- Born: August 5, 1953 Yorkton, Saskatchewan, Canada
- Died: October 26, 2014 (aged 61) Calgary, Alberta, Canada
- Education: University of Alberta University of Calgary
- Occupation: political strategist
- Known for: Former chief of staff for Ralph Klein
- Spouse: Charlene
- Children: 3

= Rod Love =

Canadian political strategist

Roderick Michael Love (August 5, 1953 – October 26, 2014) was a Canadian political strategist. He served as chief of staff to Ralph Klein during Klein's tenure as Mayor of Calgary and Premier of Alberta.

==Political career==
He was born in Yorkton, Saskatchewan, in 1953. In 1992, he ran in the Calgary-Buffalo by-election as Progressive Conservative, receiving just 15% of the vote. In 1998, he established Rod Love Consulting Inc.

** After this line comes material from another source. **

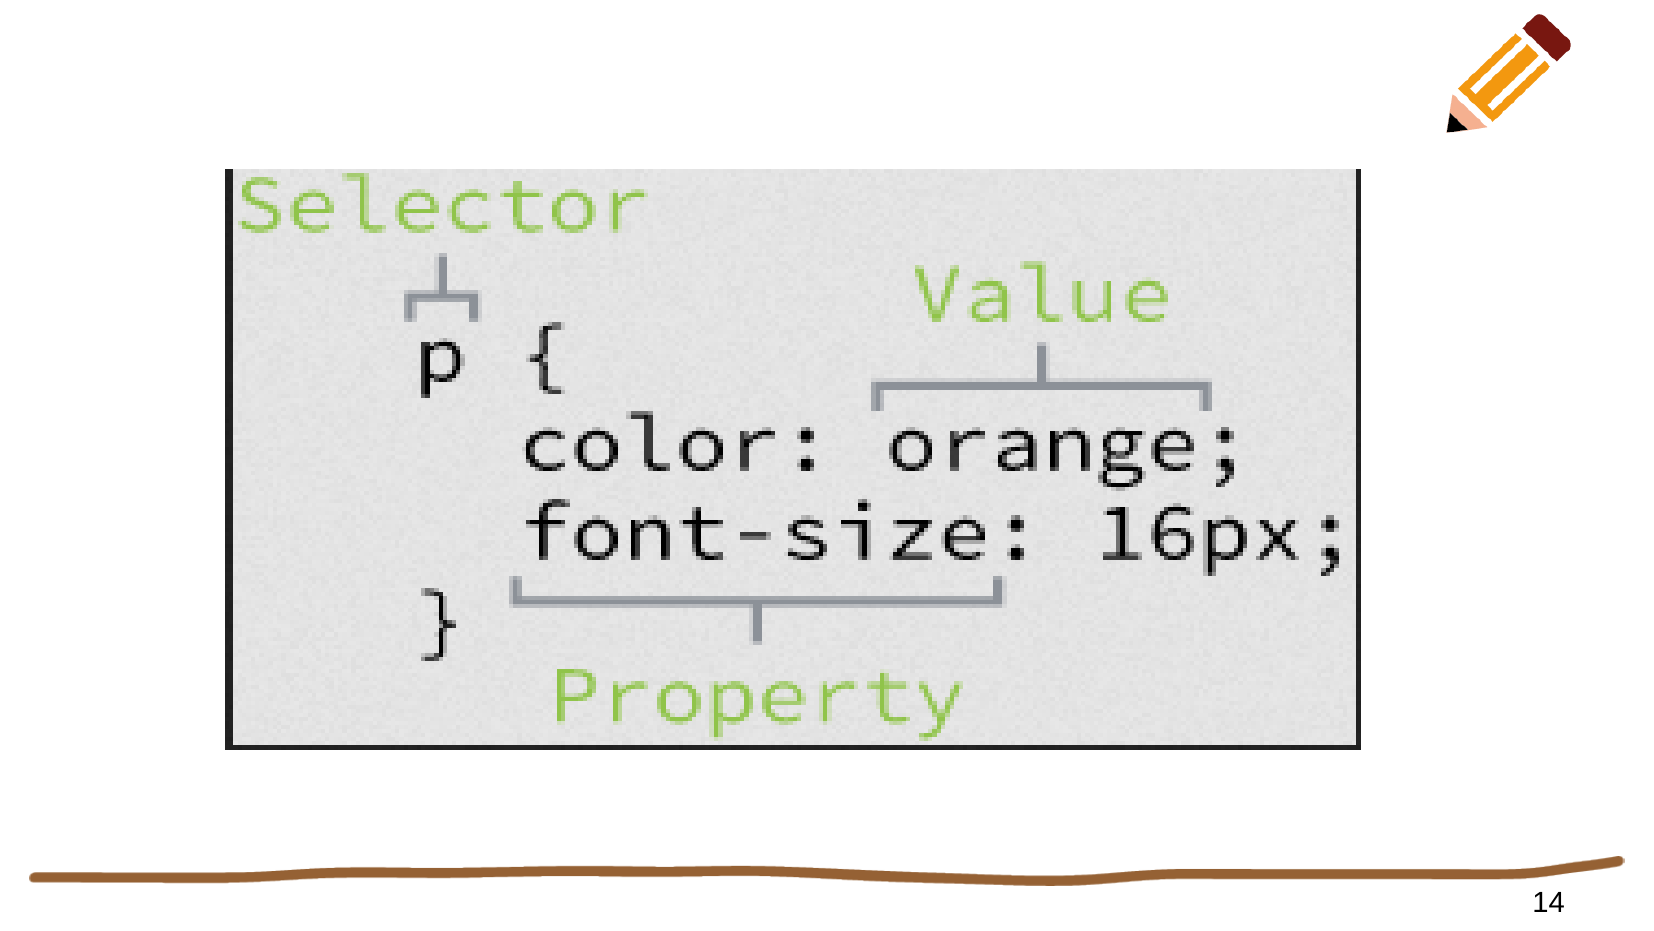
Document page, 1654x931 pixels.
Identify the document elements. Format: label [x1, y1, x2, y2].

picture [1446, 14, 1571, 133]
picture [29, 856, 1625, 886]
picture [225, 169, 1361, 751]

Love attended the University of Alberta and the University of Calgary and was a member of the board of governors of the University of Calgary and the Canada West Foundation.

In 2012, Love was a co-host with Karin Klassen of Type A, a CBC Radio One talk show about the Canadian economy. He died at home surrounded by his family on October 26, 2014, of pancreatic cancer, aged 61.